In an unprecedented move, New York has canceled its Democratic presidential primary originally scheduled for June 23 amid the coronavirus epidemic.

The Democratic members of the State’s Board of Elections voted Monday to nix the primary. New York will still hold its congressional and state-level primaries on June 23.

New York Democratic Party chair Jay Jacobs has said that the cancellation of the state’s presidential primary would mean a lower expected turnout and a reduced need for polling places.

“It just makes so much sense given the extraordinary nature of the challenge,” Jacobs said last week.

Local election officials and voting groups have called on the state to use federal funds to purchase cleaning supplies and protective gear and boost staff ahead of 2020 elections.

Both the state’s Democratic Party and Gov.
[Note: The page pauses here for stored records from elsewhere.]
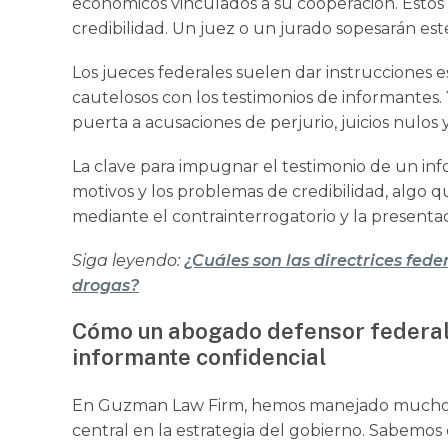
económicos vinculados a su cooperación. Esto
credibilidad. Un juez o un jurado sopesarán es
Los jueces federales suelen dar instrucciones e
cautelosos con los testimonios de informantes. 
puerta a acusaciones de perjurio, juicios nulos
La clave para impugnar el testimonio de un inf
motivos y los problemas de credibilidad, algo
mediante el contrainterrogatorio y la presentac
Siga leyendo:
¿Cuáles son las directrices fede
drogas?
Cómo un abogado defensor federal 
informante confidencial
En Guzman Law Firm, hemos manejado muchos 
central en la estrategia del gobierno. Sabemo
Andrew Cuomo have said they didn’t ask election commissioners to make the change, which is allowed thanks to a little-known provision in the recently passed state budget that allows the New York board of elections to remove names of any candidates who have suspended or terminated their campaign from the ballot.

The decision to cancel a Democratic primary is left up to Democratic state election commissioners.
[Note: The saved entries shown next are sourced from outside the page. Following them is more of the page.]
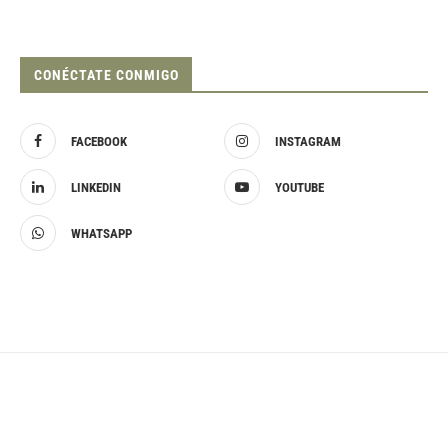
CONÉCTATE CONMIGO
FACEBOOK
INSTAGRAM
LINKEDIN
YOUTUBE
WHATSAPP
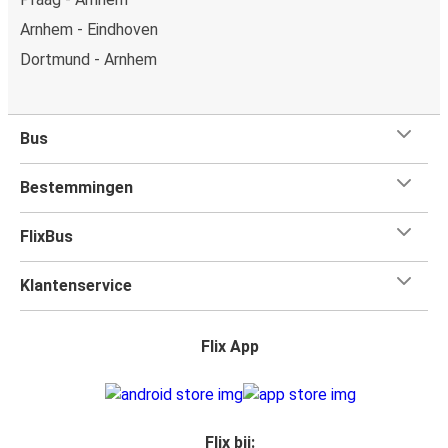
Arnhem - Eindhoven
Dortmund - Arnhem
Bus
Bestemmingen
FlixBus
Klantenservice
Flix App
Flix bij:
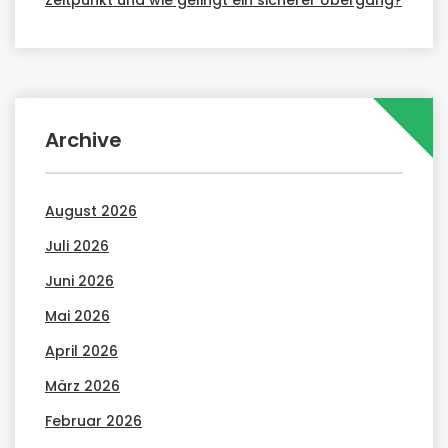
Zeitpunkt und wie gelingt ein sicherer Übergang?
Archive
August 2026
Juli 2026
Juni 2026
Mai 2026
April 2026
März 2026
Februar 2026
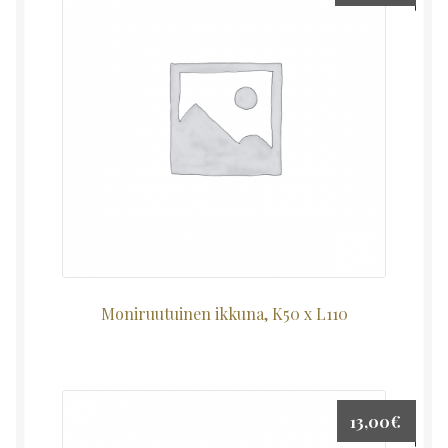
Moniruutuinen ikkuna, K50 x L110
13,00
€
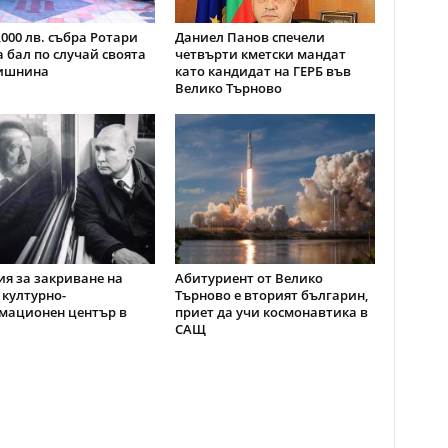
,000 лв. събра Ротари
Даниел Панов спечели
а бал по случай своята
четвърти кметски мандат
дишнина
като кандидат на ГЕРБ във
Велико Търново
я за закриване на
Абитуриент от Велико
 културно-
Търново е вторият българин,
мационен център в
приет да учи космонавтика в
САЩ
Former Democratic presidential candidate and U.S. Senator Bernie Sanders announced earlier this month that he had suspended his campaign.In a Sunday letter, a lawyer for the Sanders campaign asked the commissioners not to cancel the primary.
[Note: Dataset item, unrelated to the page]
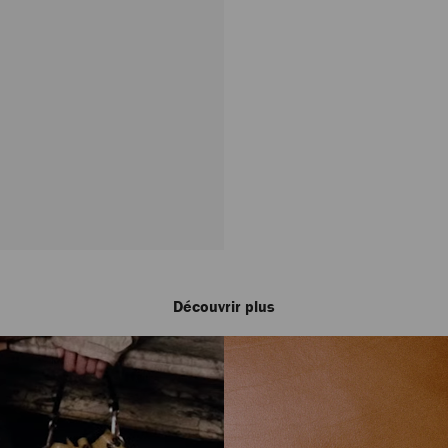
Découvrir plus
“Senator Sanders has collaborated with state parties, the national party, and the Biden campaign, to strengthen the Democrats by aligning the party’s progressive and moderate wings. His removal from the ballot would hamper those efforts, to the detriment of the party in the general election,” the lawyer, Malcolm Seymour, wrote in a letter obtained by The Wall Street Journal.

New York voters can now choose to vote with an absentee ballot in the June primaries under a Cuomo executive order that adds the risk of acquiring COVID-19 as a reason to vote absentee. Cuomo also recently announced the state is sending mail-in ballots to voters.

Jacobs has said it’s a significant change but that the party’s ready.

“It’s a big process for us. We don’t have many weeks to get it into place before the primary,” Jacobs said. “It’s going to be difficult to execute but we’re going to do it.”

Here are the latest coronavirus-related developments in New York:

SELF-SWAB TESTS:

New York City-run health clinics will soon take a new tack on coronavirus testing, using a procedure that lets people collect samples themselves at a health care worker's direction, Mayor Bill de Blasio announced Monday.

He said the “self-swab” tests would allow for more and easier testing and make it safer for test-seekers and health care workers alike.

“This is something we’re going to start using aggressively because it will be better for everyone,” the Democrat said.

Up to this point, testing has mainly been done by health care workers inserting a swab deep into a person's nostrils. The feeling often makes someone sneeze or cough while the health care professional is right there, city Health and Hospitals President Dr. Mitchell Katz said.

The new method is set to start within the next few days at eight community testing sites around the city. The process will work like this: A health care worker will explain how to administer the test, and then the person would take a nasal swab, with a health professional watching via a mirror to offer guidance, Katz said. The person getting tested then will spit into a cup for a second sample for cross-checking. The samples will then be given to a health care worker and tested.

De Blasio said the method would allow health care workers and test-seekers to keep more distance; reduce the need to devote health care workers to administering tests, and allow the clinics to administer as many as 20 tests and hour, instead of 15.

So far, more than 5,000 people have been tested at the city-run community sites since April 17.

The new coronavirus causes mild or moderate symptoms for most people. For some, especially older adults and people with existing health problems, it can cause more severe illness or death.